━━ DATA UNDER STUDY ━━

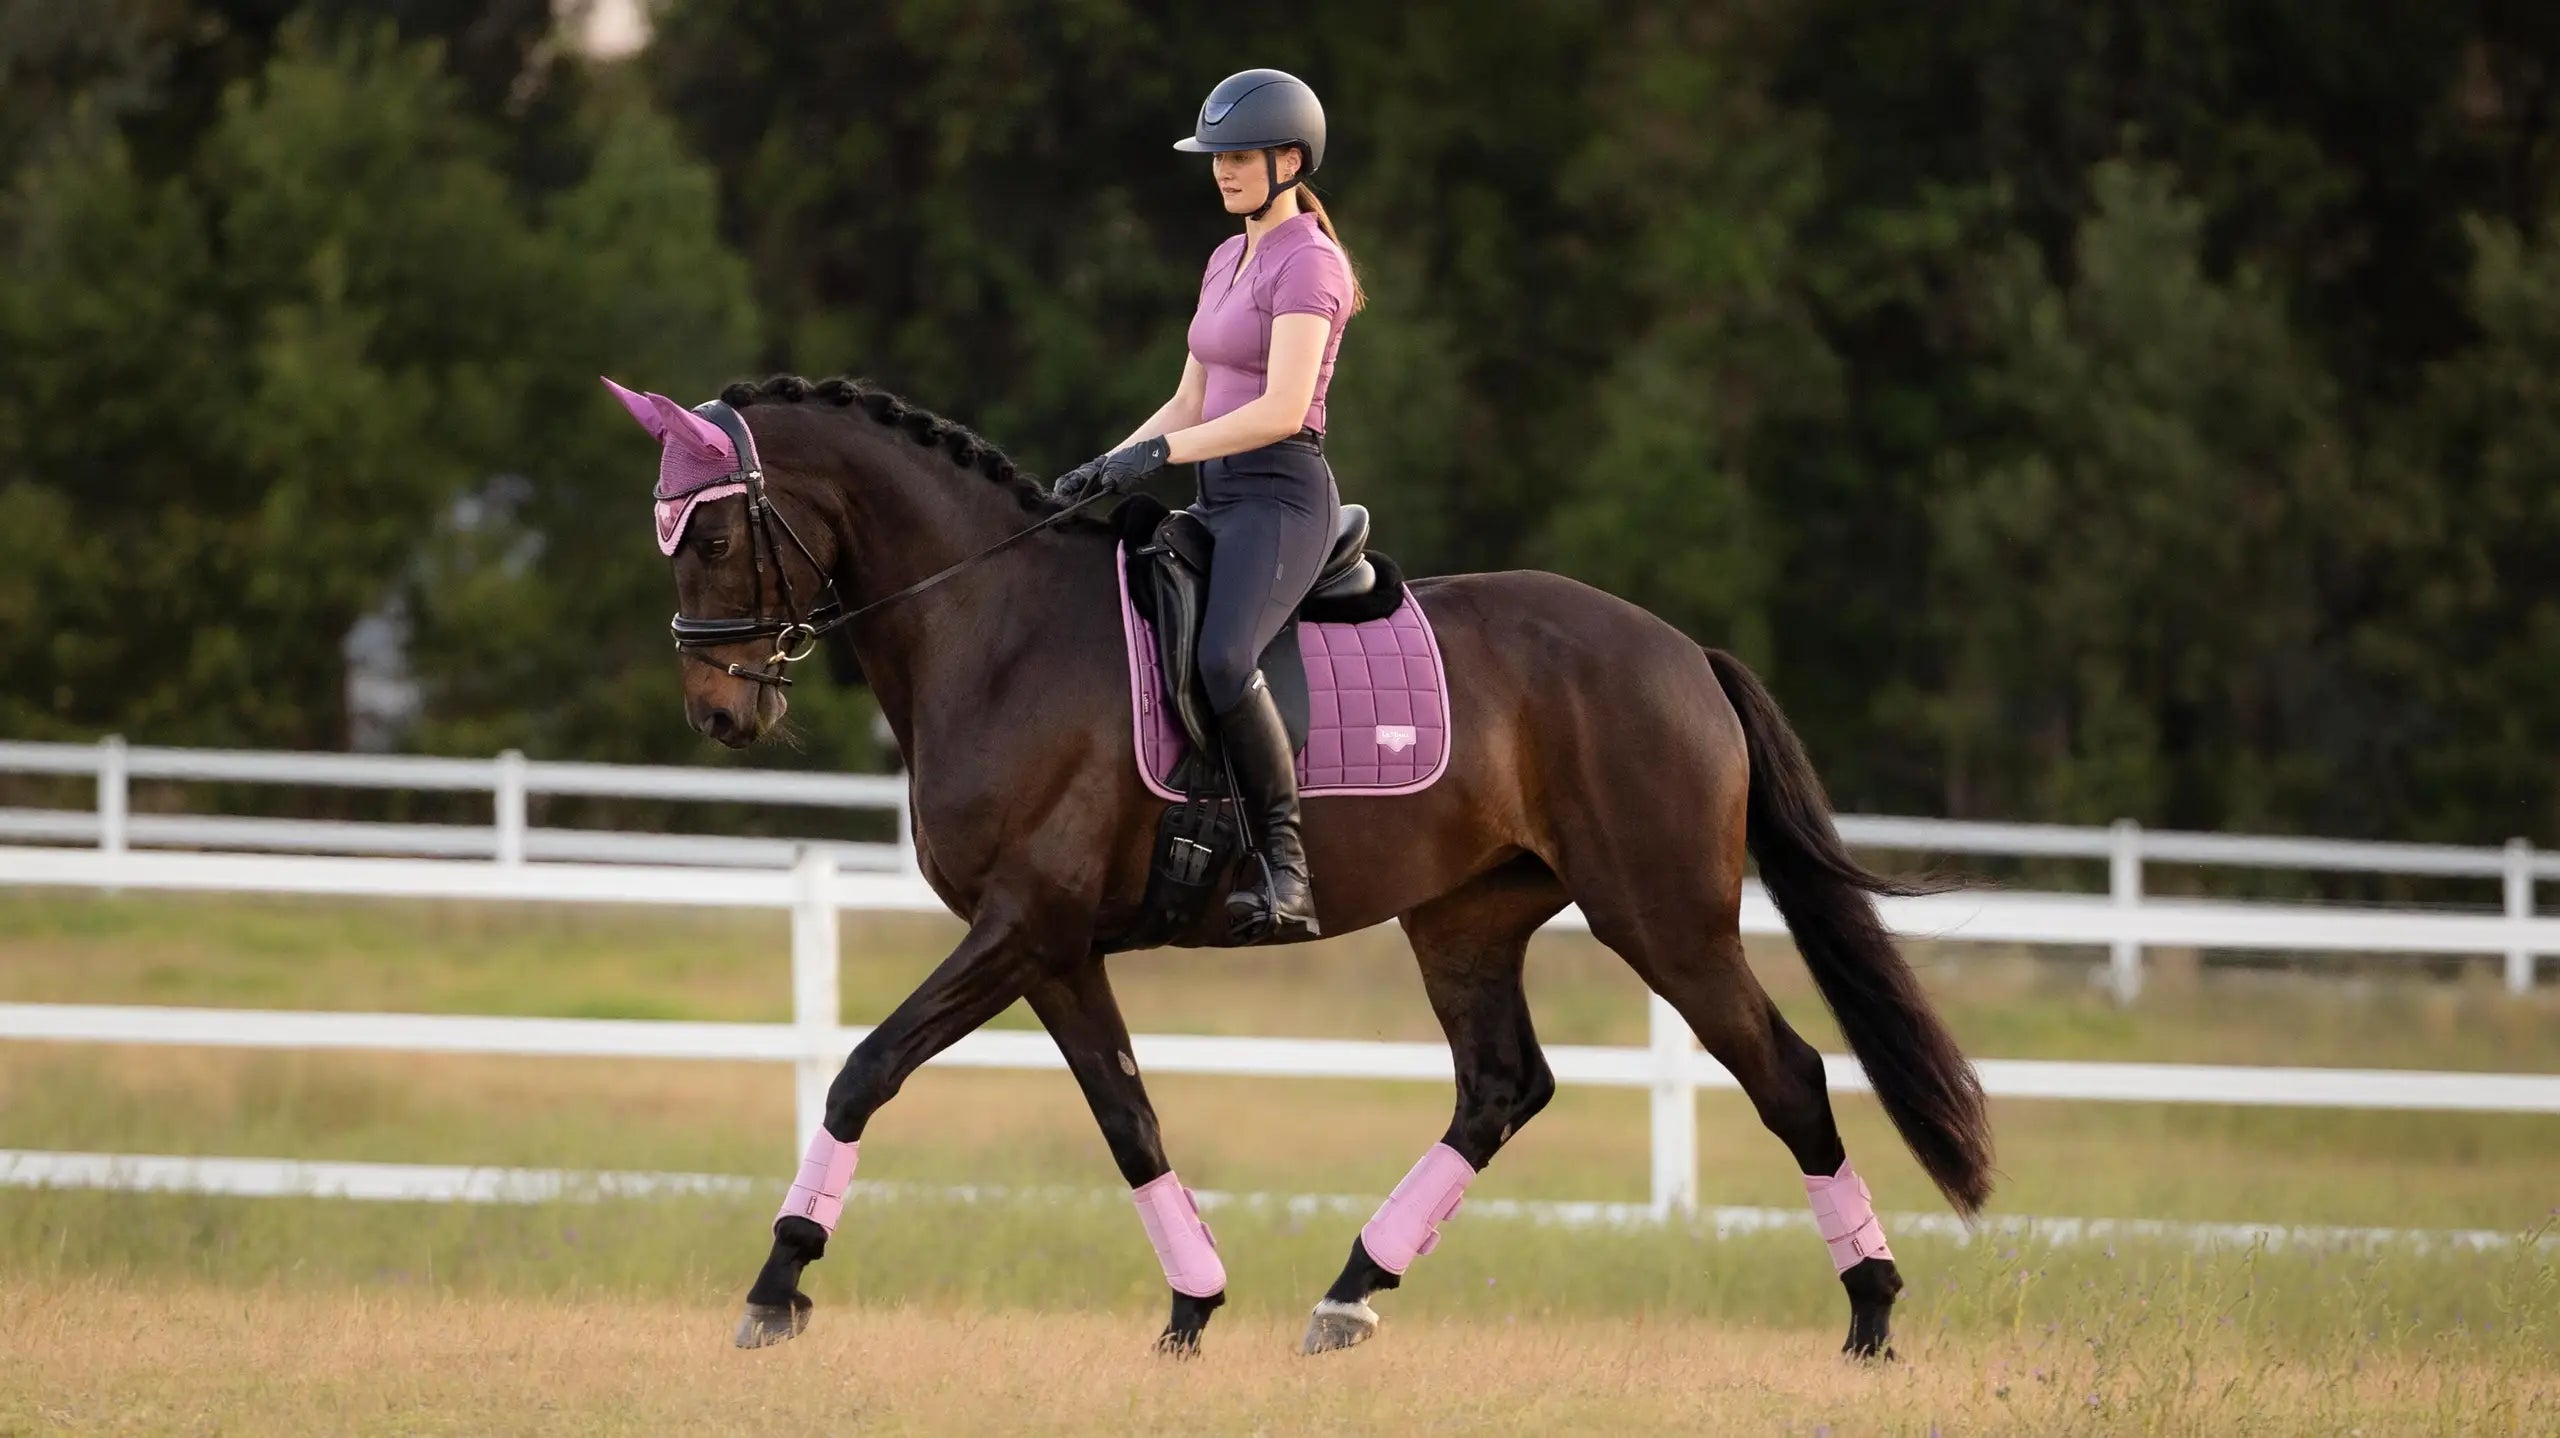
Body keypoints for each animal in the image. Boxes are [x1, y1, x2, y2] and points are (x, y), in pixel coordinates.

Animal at [606, 372, 1994, 1361]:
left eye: (712, 537)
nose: (720, 713)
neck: (992, 631)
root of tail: (1678, 650)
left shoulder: (1018, 927)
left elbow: (862, 1071)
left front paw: (775, 1284)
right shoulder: (1052, 948)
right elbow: (1127, 1117)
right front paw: (1193, 1305)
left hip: (1665, 920)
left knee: (1788, 1077)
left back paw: (1871, 1314)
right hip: (1465, 921)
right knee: (1500, 1088)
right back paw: (1346, 1296)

━━━

GOAL OF THE EXERCISE:
The answer is the line with "right front paw: (1193, 1305)" plus every line after it, printed exactly as they appear above.

ANSWER TO THIS EXERCISE:
right front paw: (1193, 1305)
left hip: (1665, 920)
left knee: (1788, 1077)
left back paw: (1871, 1314)
right hip: (1465, 921)
right knee: (1500, 1088)
right back paw: (1346, 1296)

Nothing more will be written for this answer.